======== EXERCISE DATA

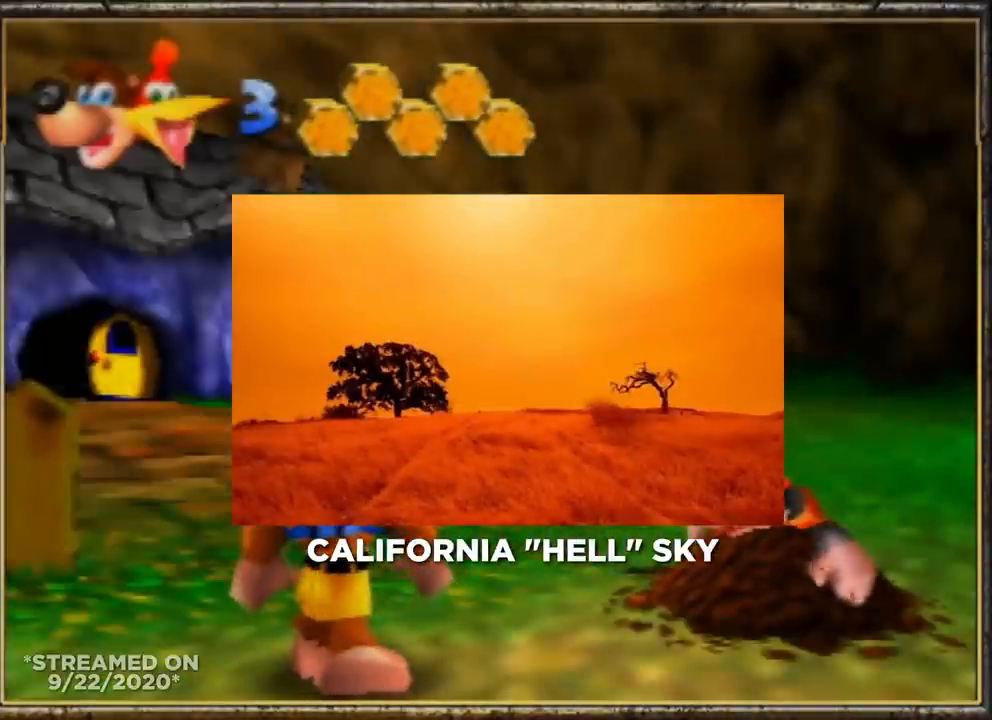
{"buttons": [], "left_stick": "center", "events": [[33, "L1", "down"], [100, "B", "up"], [133, "L1", "up"], [133, "R1", "up"], [200, "B", "down"], [200, "L1", "down"], [200, "R1", "down"], [267, "R1", "up"], [300, "B", "up"], [300, "L1", "up"], [333, "R1", "down"], [367, "B", "down"], [367, "L1", "down"], [433, "R1", "up"], [467, "B", "up"], [500, "L1", "up"]]}
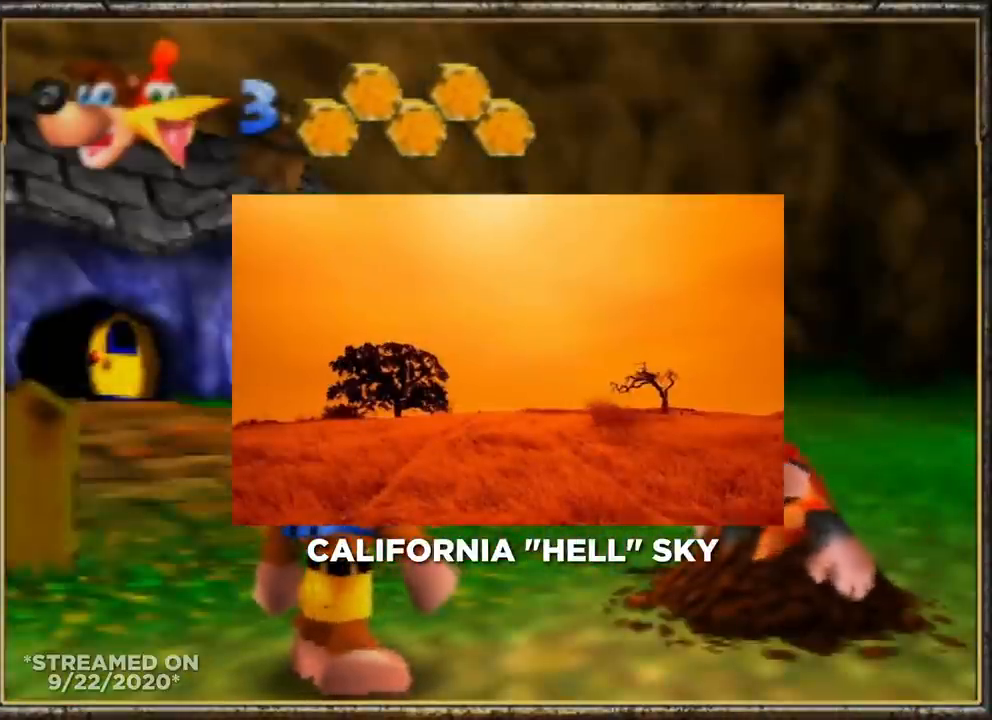
{"buttons": ["A", "B"], "left_stick": "center", "events": [[33, "B", "down"], [33, "R1", "down"], [100, "L1", "down"], [133, "B", "up"], [133, "L1", "up"], [133, "R1", "up"], [200, "B", "down"], [200, "R1", "down"], [233, "L1", "down"], [300, "B", "up"], [300, "R1", "up"], [333, "L1", "up"], [400, "A", "down"], [400, "B", "down"]]}
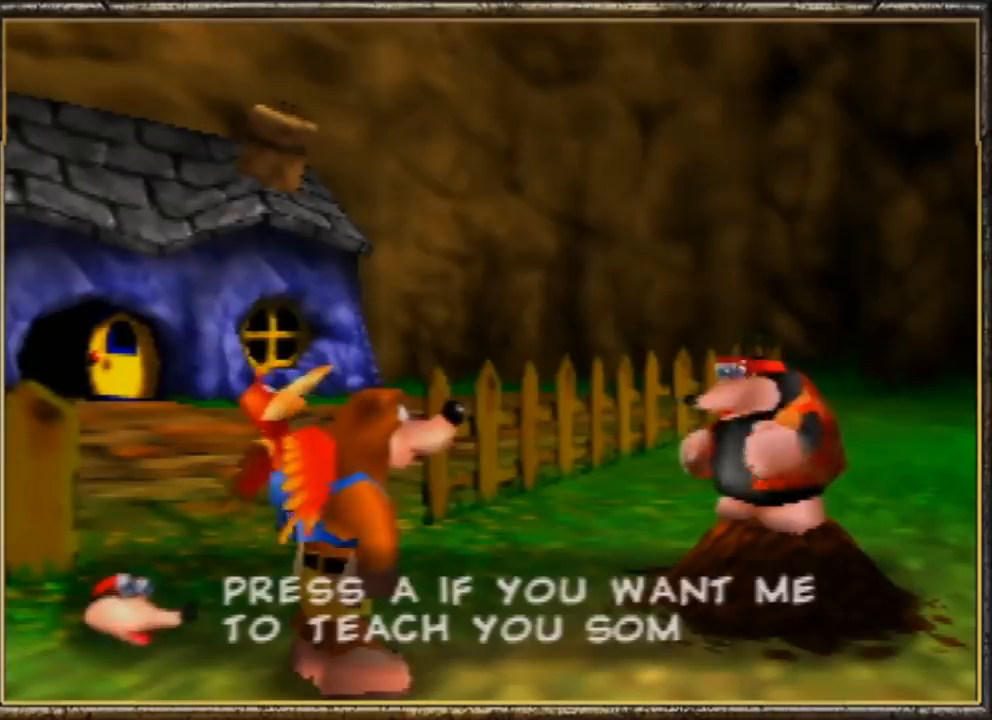
{"buttons": ["A", "B"], "left_stick": "center", "events": []}
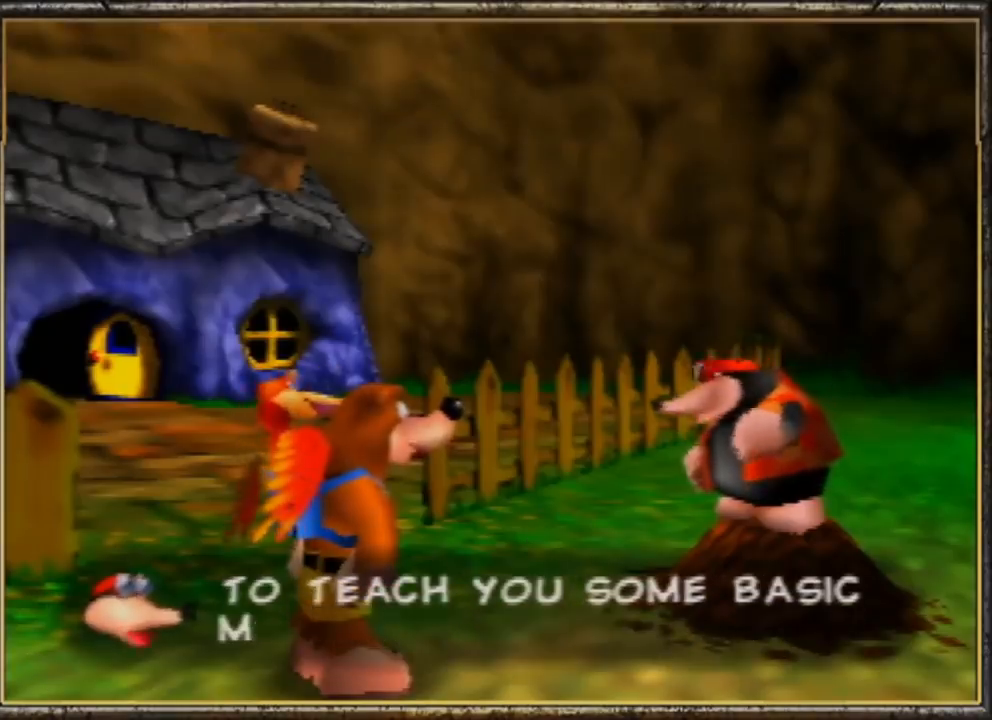
{"buttons": ["A", "B"], "left_stick": "center", "events": []}
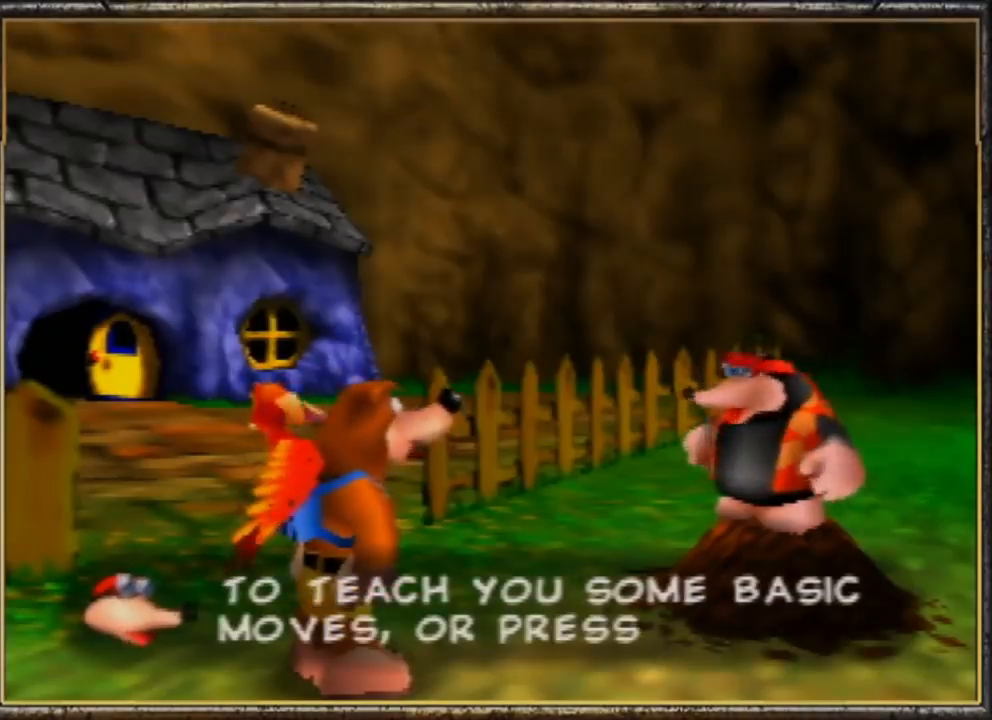
{"buttons": ["A", "B"], "left_stick": "center", "events": []}
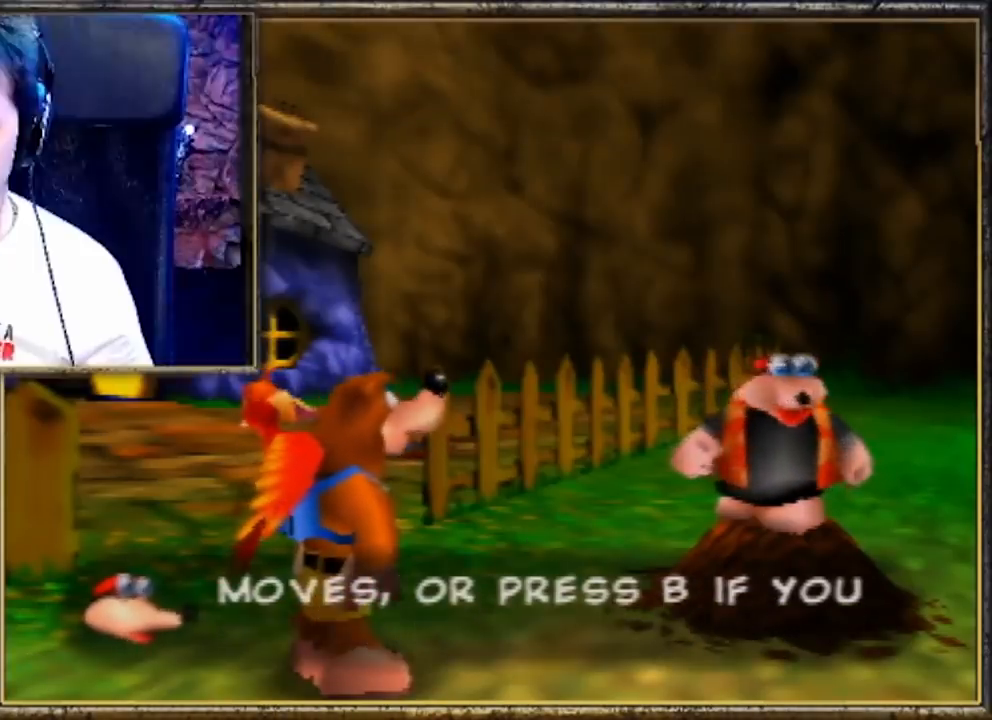
{"buttons": ["A", "B"], "left_stick": "center", "events": []}
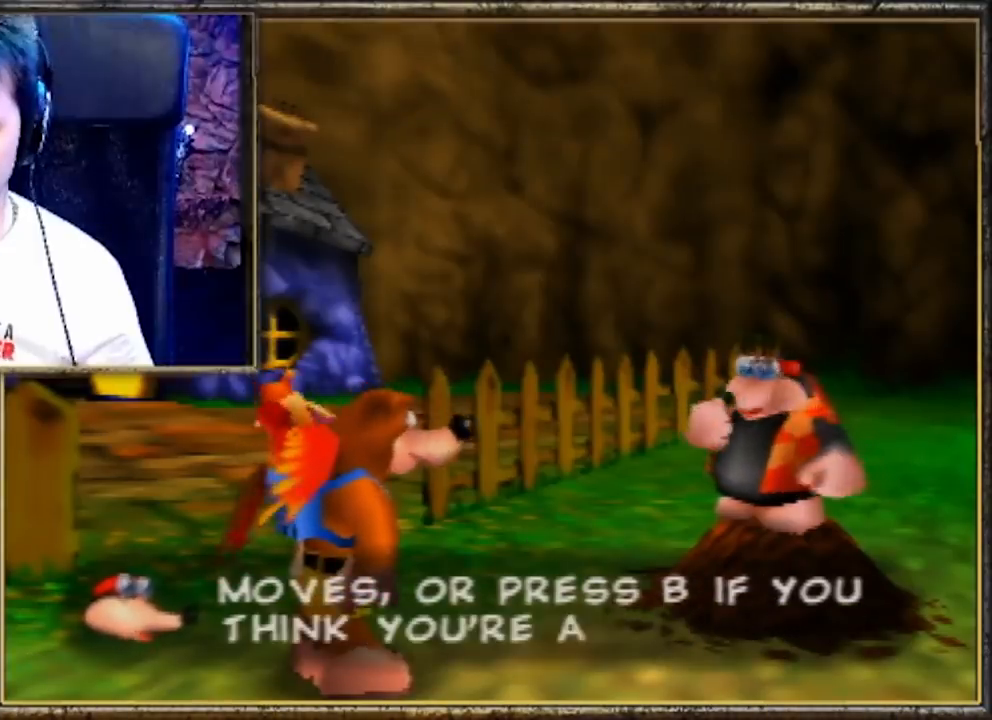
{"buttons": ["B", "L1", "R1"], "left_stick": "center", "events": [[500, "A", "up"], [500, "L1", "down"], [500, "R1", "down"]]}
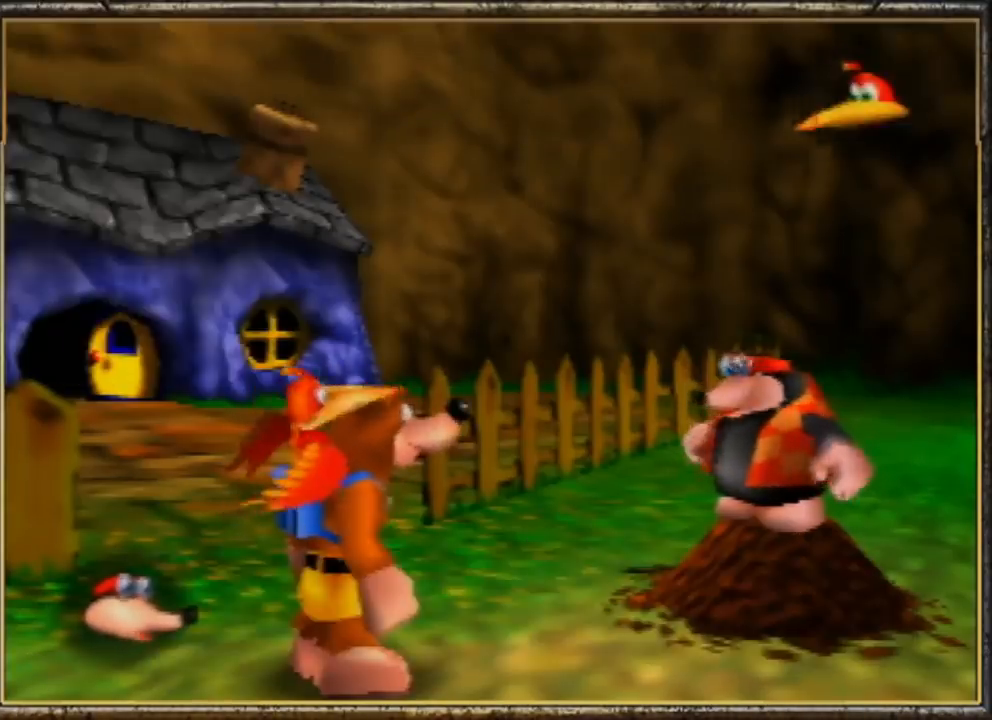
{"buttons": [], "left_stick": "center", "events": [[67, "L1", "up"], [67, "R1", "up"], [100, "B", "up"], [167, "B", "down"], [167, "L1", "down"], [167, "R1", "down"], [233, "B", "up"], [267, "L1", "up"], [267, "R1", "up"], [300, "B", "down"], [300, "L1", "down"], [300, "R1", "down"], [333, "L1", "up"], [400, "B", "up"], [400, "R1", "up"]]}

================

■ **WHAT NEEDS TO BE DONE**
Except for the pictures, write the data out exactly.

■ **EXERCISE OUTPUT**
{"buttons": [], "left_stick": "center", "events": [[33, "L1", "down"], [100, "B", "up"], [133, "L1", "up"], [133, "R1", "up"], [200, "B", "down"], [200, "L1", "down"], [200, "R1", "down"], [267, "R1", "up"], [300, "B", "up"], [300, "L1", "up"], [333, "R1", "down"], [367, "B", "down"], [367, "L1", "down"], [433, "R1", "up"], [467, "B", "up"], [500, "L1", "up"]]}
{"buttons": ["A", "B"], "left_stick": "center", "events": [[33, "B", "down"], [33, "R1", "down"], [100, "L1", "down"], [133, "B", "up"], [133, "L1", "up"], [133, "R1", "up"], [200, "B", "down"], [200, "R1", "down"], [233, "L1", "down"], [300, "B", "up"], [300, "R1", "up"], [333, "L1", "up"], [400, "A", "down"], [400, "B", "down"]]}
{"buttons": ["A", "B"], "left_stick": "center", "events": []}
{"buttons": ["A", "B"], "left_stick": "center", "events": []}
{"buttons": ["A", "B"], "left_stick": "center", "events": []}
{"buttons": ["A", "B"], "left_stick": "center", "events": []}
{"buttons": ["B", "L1", "R1"], "left_stick": "center", "events": [[500, "A", "up"], [500, "L1", "down"], [500, "R1", "down"]]}
{"buttons": [], "left_stick": "center", "events": [[67, "L1", "up"], [67, "R1", "up"], [100, "B", "up"], [167, "B", "down"], [167, "L1", "down"], [167, "R1", "down"], [233, "B", "up"], [267, "L1", "up"], [267, "R1", "up"], [300, "B", "down"], [300, "L1", "down"], [300, "R1", "down"], [333, "L1", "up"], [400, "B", "up"], [400, "R1", "up"]]}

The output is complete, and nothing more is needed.